La solitude est quant à elle une notion subjective. On peut aussi exprimer un sentiment de solitude en étant pourtant entouré. « Les jeunes et les plus âgés vont plutôt parler d’ennui que de solitude. Il est parfois difficile de dire qu’on se sent seul », insiste Béatrice Bausse.

Si l’étude pointe que la précarité et le chômage accentuent l’isolement et la solitude, elle montre que les classes moyennes supérieures et les hauts revenus ne sont pas totalement épargnés. En 2022, « ils étaient 8 % à être en situation d’isolement relationnel contre 11 % des classes moyennes inférieures et 15 % des personnes bénéficiant de bas revenus ».

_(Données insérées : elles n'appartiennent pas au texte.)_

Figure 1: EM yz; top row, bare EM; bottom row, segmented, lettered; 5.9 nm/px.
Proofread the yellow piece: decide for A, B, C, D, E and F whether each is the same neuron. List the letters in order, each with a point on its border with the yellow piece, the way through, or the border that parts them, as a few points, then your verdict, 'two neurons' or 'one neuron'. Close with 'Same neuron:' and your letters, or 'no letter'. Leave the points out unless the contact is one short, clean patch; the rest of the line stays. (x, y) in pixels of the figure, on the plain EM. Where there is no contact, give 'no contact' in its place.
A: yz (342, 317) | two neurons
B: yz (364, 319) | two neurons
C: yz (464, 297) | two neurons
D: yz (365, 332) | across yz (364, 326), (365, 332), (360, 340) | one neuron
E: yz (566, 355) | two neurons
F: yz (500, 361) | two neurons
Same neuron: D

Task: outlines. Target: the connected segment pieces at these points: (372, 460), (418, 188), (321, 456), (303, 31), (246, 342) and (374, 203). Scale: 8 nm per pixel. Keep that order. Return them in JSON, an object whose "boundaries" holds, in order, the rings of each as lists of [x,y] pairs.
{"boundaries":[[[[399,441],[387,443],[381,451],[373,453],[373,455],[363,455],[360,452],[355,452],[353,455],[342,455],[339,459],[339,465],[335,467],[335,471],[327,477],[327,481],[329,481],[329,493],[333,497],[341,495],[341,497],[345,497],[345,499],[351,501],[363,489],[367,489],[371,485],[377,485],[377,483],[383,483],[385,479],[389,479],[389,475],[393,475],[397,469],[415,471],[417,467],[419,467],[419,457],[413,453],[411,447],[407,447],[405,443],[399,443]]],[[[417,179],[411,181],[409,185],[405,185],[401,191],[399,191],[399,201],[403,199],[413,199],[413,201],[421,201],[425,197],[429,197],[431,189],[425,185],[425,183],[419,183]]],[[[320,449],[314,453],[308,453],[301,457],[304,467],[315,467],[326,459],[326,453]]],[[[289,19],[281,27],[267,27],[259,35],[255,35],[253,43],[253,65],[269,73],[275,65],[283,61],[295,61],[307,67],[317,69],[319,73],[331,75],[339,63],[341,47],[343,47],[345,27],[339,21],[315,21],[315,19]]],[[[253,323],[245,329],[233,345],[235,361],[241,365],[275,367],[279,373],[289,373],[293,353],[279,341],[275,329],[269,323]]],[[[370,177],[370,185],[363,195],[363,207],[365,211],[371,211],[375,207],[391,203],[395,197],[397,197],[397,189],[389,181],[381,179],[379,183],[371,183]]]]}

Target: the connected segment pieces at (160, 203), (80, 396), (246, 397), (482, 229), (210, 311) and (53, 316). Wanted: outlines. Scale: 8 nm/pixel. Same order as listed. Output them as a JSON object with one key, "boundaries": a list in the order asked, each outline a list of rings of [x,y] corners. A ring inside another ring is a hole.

Plusieurs structures tentent de faire face à ce phénomène. L’association Monalisa (mobilisation nationale contre l’isolement social des âgés), par exemple, développe avec l’appui du conseil départemental de la Gironde un réseau d’acteurs et d’aidants sur tout le territoire pour lutter contre la « situation de mort sociale » dont souffriraient 56000 aînés en Nouvelle-Aquitaine – un isolement de tout cercle familial et amical. Elle organise ce mardi 2 mai une journée de sensibilisation à l’Athénée municipal, à Bordeaux.

« Être à l’écoute, faire preuve d’empathie »

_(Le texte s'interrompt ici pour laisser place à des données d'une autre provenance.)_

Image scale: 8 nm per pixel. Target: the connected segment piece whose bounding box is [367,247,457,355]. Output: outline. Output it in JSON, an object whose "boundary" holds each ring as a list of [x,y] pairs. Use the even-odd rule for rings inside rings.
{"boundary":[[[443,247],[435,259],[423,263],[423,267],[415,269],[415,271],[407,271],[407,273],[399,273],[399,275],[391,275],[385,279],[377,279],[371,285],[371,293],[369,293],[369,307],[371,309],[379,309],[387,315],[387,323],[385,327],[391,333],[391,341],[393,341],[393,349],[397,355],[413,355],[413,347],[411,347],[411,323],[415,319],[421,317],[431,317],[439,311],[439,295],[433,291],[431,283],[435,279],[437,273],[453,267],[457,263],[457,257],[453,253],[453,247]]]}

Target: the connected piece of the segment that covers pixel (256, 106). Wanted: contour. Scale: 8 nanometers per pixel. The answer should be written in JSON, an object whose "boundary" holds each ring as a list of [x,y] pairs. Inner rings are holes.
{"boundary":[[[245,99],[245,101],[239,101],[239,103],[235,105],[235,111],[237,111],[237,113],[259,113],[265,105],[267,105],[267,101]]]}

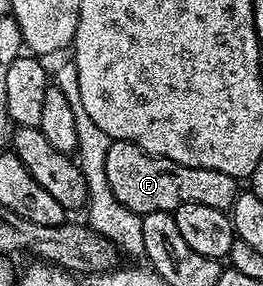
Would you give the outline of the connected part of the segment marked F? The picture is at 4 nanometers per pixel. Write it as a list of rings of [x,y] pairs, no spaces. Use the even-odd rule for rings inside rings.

À Bordeaux, l’association Astrée œuvre depuis vingt-cinq ans contre la solitude, depuis le quartier Saint-Michel. Elle compte une vingtaine de bénévoles qui assurent une « écoute active, un accompagnement et un suivi régulier à toute personne souffrant de solitude, par téléphone ou en présentiel ».

Nadine Doléac, formatrice et chargée des premiers entretiens, Martine Pededieu, accompagnatrice et chargée de communication et Jean-Luc Furlanetto, bénévole et ancien infirmier en psychiatrie, insistent toutefois sur un fait :

« Nous ne sommes pas psys, même si nous pouvons orienter les personnes vers des structures de soins. Notre rôle est d’être à l’écoute, de faire preuve d’empathie. »

Selon ces bénévoles, « la solitude reste un sujet tabou dans notre société, les personnes ont du mal à en parler et nos bénéficiaires sont souvent seuls depuis longtemps ». Astrée a accompagné 59 personnes en 2021 puis 43 en 2022. L’association suit davantage de femmes que d’hommes, 76 % en 2021, avec une moyenne d’âge autour de 45 ans. Des personnes habitant dans toute la Gironde et même au-delà, en Dordogne voire jusqu’à La Rochelle.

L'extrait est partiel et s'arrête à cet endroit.